I wiped my mouth on my sleeve and spat again.
“You’re all okay?” I asked, voice raw. “Nerida said she captured you.”
“A liar, that one,” Kael said, standing and dusting off his hands. “She sent Igi-igi.”
Leace spoke up now, “He was blocking the lower tunnels.”
My hands started to sweat.
Sora’s head snapped up. “Both of them? At once? Two Siblings?”
“Where are Mel and the others?” I asked, looking past Rasa. No sign of Mel’s armor plates, Nanda’s extra arms, Ruriel’s spotted feet.
“Oh I did not say?” Kael said. “They are dancing with Igi as we speak.”
Before I could even respond, a voice bellowed up from the darkness below.
“Keep going! He’s coming!”
Tevin.
He burst up into view, fully transformed into his Third Form. He had taken the TitanBeetle blood just like Al had. It suited the big man as he bacame a, shell plated tank. Zenobia ran behind him in human form, with her rope dart coiled around her arm, dripping black blood.
Then, came Ruriel, and Nanda. The two men were also transformed. Ruriel in a Snow Leopard form, similar to what Laska had, and Nanda in an ape like form with four thick arms. Mel brought up the rear in full Pangobadger form.
“Seal it again, old man!” she roared as she ran.
Rasa stepped past us toward the direction they ran from. As they barreled past, he planted his feet, lifted his hands, and drew in a long, slow breath.
A pale blue halo flared around his head, circling his temples and mouth.
He exhaled into the tunnel and hummed.
The stone in front of him rumbled, and in the space of five seconds, the corridor sealed itself as if it had just closed hidden doors.
Suddenly the sound of a dozen spears slamming into stone echoed from the other side of the wall Rasa had just made.

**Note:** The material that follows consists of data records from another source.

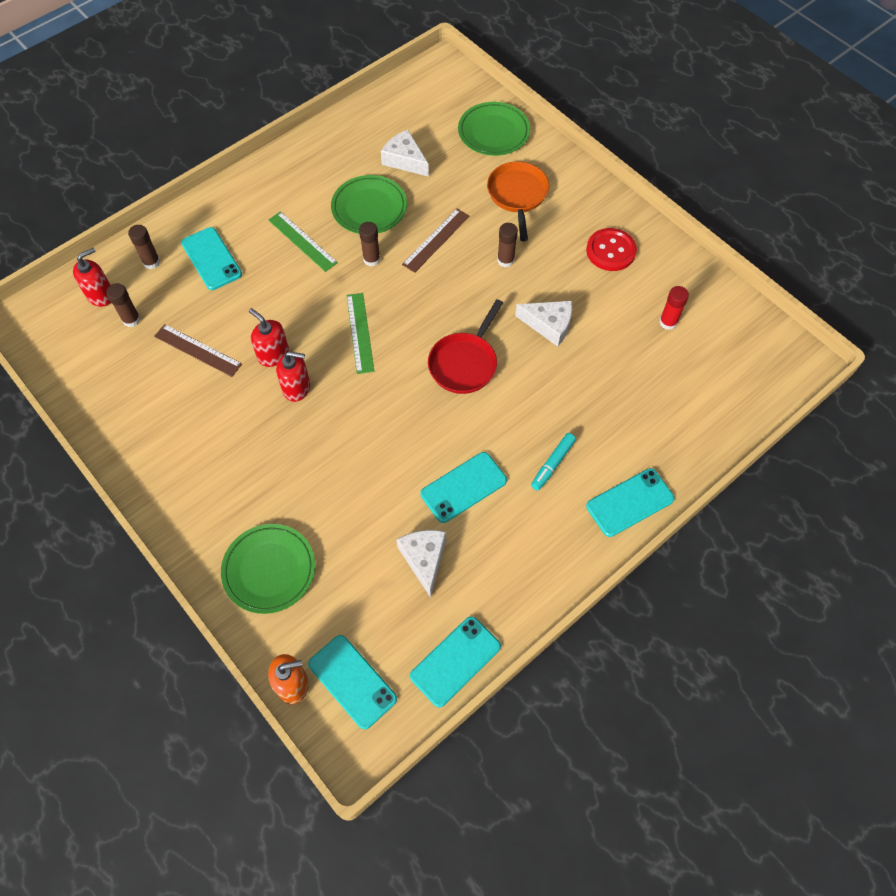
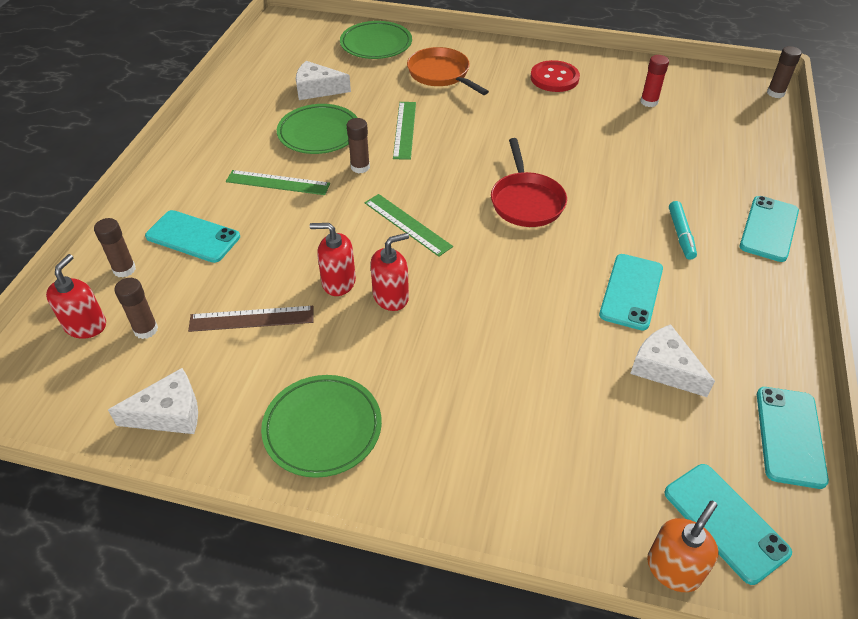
camera: 35 degrees left, 15 degrees down
green plate [221,524,315,614] -> green plate moved to [261,375,382,478]
turquoise phone [308,635,397,730] -> turquoise phone turned 45 degrees clockwise [664,464,792,585]
brown ruler [402,209,469,273] -> green ruler [393,102,416,160]
brown glue stick [497,223,518,267] -> brown glue stick moved to [767,46,802,98]
white cheese [515,301,572,347] -> white cheese moved to [108,368,198,434]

“Keep moving,” Kael said, slapping my back. “That will not hold Igi-igi long.”
As if to prove his point, a thin jagged red spike punched through a crack in the wall. Another followed, trying to grind the stone to powder. The whole wall bulged.
“Up!” Leace snarled.
We turned and ran up the slanted corridor.
Away from the flooding plains and the hole in the Spire, and the grinding spikes clawing through the wall.
Nerida howled somewhere outside, the sound muffled by yards of stone and cascading water hammering the pillar. Behind us, Igi-igi clawed his way through the new wall.
We were on the retreat, with two demigods chasing us, it all happened so quickly that my fear didn’t even have time to catch up. I just had to keep moving forward. So, we climbed.